Donde la gestión de la vida pública se sustancia en la Administración, la política se reduce a un menú de opciones realizables, y no a cuotas de poder, como sucede ahora. Y ni el pensamiento ni la actividad política tienen por qué cuajar en partidos ni materializarse en número de escaños. Cuando la vida pública consista en la máxima gestión con la mínima política. Quienes hemos sido Administración, sabemos de qué hablamos.

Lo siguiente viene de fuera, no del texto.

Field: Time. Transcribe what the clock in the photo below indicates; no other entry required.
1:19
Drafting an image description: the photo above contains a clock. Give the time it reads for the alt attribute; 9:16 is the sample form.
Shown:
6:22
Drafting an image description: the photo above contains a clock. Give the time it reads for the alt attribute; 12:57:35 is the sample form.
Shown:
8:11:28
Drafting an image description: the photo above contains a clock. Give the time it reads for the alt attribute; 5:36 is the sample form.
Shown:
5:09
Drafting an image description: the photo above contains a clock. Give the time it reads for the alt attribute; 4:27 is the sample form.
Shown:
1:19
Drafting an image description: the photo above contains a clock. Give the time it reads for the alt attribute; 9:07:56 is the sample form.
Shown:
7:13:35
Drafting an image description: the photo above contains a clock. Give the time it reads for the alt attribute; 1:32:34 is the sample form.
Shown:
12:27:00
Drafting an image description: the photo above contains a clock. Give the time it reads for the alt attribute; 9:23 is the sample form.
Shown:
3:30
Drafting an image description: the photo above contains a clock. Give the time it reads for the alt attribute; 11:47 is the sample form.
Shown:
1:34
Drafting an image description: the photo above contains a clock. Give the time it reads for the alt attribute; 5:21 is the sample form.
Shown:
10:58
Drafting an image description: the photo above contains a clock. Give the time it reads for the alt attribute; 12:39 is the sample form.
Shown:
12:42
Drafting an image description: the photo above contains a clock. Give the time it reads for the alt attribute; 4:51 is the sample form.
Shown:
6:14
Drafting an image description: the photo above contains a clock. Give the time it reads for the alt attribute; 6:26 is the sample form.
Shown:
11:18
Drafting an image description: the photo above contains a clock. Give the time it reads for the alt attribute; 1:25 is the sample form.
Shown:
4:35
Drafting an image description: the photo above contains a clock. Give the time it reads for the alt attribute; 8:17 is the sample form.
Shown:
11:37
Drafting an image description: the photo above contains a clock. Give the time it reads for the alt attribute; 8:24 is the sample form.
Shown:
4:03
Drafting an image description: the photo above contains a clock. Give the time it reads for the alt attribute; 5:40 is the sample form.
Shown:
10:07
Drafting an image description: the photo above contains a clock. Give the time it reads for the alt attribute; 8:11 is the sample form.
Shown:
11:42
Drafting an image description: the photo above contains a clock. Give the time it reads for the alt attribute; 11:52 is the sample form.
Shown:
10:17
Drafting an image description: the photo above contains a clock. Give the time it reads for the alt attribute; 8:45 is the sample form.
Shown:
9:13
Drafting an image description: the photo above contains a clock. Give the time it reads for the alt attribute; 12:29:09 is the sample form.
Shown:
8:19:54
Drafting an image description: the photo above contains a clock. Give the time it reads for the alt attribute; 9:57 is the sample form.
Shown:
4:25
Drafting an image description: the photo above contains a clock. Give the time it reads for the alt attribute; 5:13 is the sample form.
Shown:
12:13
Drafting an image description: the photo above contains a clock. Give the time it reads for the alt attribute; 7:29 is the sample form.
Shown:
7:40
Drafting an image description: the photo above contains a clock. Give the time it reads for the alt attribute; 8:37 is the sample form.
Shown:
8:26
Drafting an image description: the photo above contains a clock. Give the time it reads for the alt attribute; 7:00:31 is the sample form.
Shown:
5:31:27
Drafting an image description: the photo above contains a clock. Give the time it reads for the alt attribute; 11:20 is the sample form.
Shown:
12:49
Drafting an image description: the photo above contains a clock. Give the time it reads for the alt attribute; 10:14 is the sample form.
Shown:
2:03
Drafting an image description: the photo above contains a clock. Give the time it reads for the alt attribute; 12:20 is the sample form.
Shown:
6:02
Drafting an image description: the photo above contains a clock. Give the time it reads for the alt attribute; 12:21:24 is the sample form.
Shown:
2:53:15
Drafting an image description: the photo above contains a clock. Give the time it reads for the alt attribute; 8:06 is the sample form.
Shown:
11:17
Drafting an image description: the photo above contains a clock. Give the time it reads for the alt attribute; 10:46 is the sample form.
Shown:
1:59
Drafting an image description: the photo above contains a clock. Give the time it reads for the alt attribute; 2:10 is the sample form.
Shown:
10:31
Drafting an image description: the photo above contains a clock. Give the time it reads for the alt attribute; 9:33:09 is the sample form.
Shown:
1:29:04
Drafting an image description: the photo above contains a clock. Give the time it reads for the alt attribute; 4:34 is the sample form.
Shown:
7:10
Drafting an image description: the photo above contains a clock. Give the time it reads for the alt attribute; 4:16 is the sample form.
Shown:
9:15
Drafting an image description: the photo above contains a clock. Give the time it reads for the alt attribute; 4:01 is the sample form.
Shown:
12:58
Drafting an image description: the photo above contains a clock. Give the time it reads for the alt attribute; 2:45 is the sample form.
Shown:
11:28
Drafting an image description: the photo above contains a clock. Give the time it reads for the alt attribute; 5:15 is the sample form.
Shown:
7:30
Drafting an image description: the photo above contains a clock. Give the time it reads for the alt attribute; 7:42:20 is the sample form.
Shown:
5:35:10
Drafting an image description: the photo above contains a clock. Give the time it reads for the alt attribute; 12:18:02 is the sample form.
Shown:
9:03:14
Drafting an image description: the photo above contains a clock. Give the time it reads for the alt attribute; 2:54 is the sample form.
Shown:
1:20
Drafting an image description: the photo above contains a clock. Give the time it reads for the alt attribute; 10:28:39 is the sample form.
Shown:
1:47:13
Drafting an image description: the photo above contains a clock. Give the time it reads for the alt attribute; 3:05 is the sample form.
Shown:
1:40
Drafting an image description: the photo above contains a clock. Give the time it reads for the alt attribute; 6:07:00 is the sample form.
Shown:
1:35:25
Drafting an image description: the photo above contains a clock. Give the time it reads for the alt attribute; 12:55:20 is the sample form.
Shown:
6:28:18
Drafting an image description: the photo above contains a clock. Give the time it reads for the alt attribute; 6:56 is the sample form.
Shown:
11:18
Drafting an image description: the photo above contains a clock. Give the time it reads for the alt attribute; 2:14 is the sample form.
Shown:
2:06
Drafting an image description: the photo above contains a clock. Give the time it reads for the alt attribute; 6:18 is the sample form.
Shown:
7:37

Si la Administración funcionara cien por cien, la voluntad (política) de la ciudadanía (censo de votantes y contribuyentes) se expresaría:
1º.
Por mayoría ponderada continuamente o por coyunturas o a petición y demanda, no cada cuatro años y con parafernalia electoral como se hace ahora. ¿Para cuándo el voto electrónico permanente y revisable, y activar ese voto que hoy se congela en los barómetros mensuales o encuestas del Cis?
2º.
El voto se ponderaría por peso estadístico de pirámides de población activa y pasiva. Un millonario o un Borbón jamás serían cabeza de nada ni representantes porque su grupo social no pasaría del uno por ciento.
3º.
Por voto delegado en personas de mandato efímero, rotatorio y no remunerado (salvo dietas), delegación que, en ningún caso, imprimiría carácter.
Así se dotan jurados populares y mesas electorales, y nadie habla de la clase jurapopúlica ni mesaelectoralista. Y así funcionan las comunidades de vecindad y, aunque a alguien se le suba el cargo a la cabeza, ni ocupa escaño ni se le rinde pleitesía.
Estaríamos hablando de otro estado de cosas y de otro Estado. Y se acabó la clase política sin que se acaben por eso ni las nobles ideas ni las viejas y las nuevas utopías.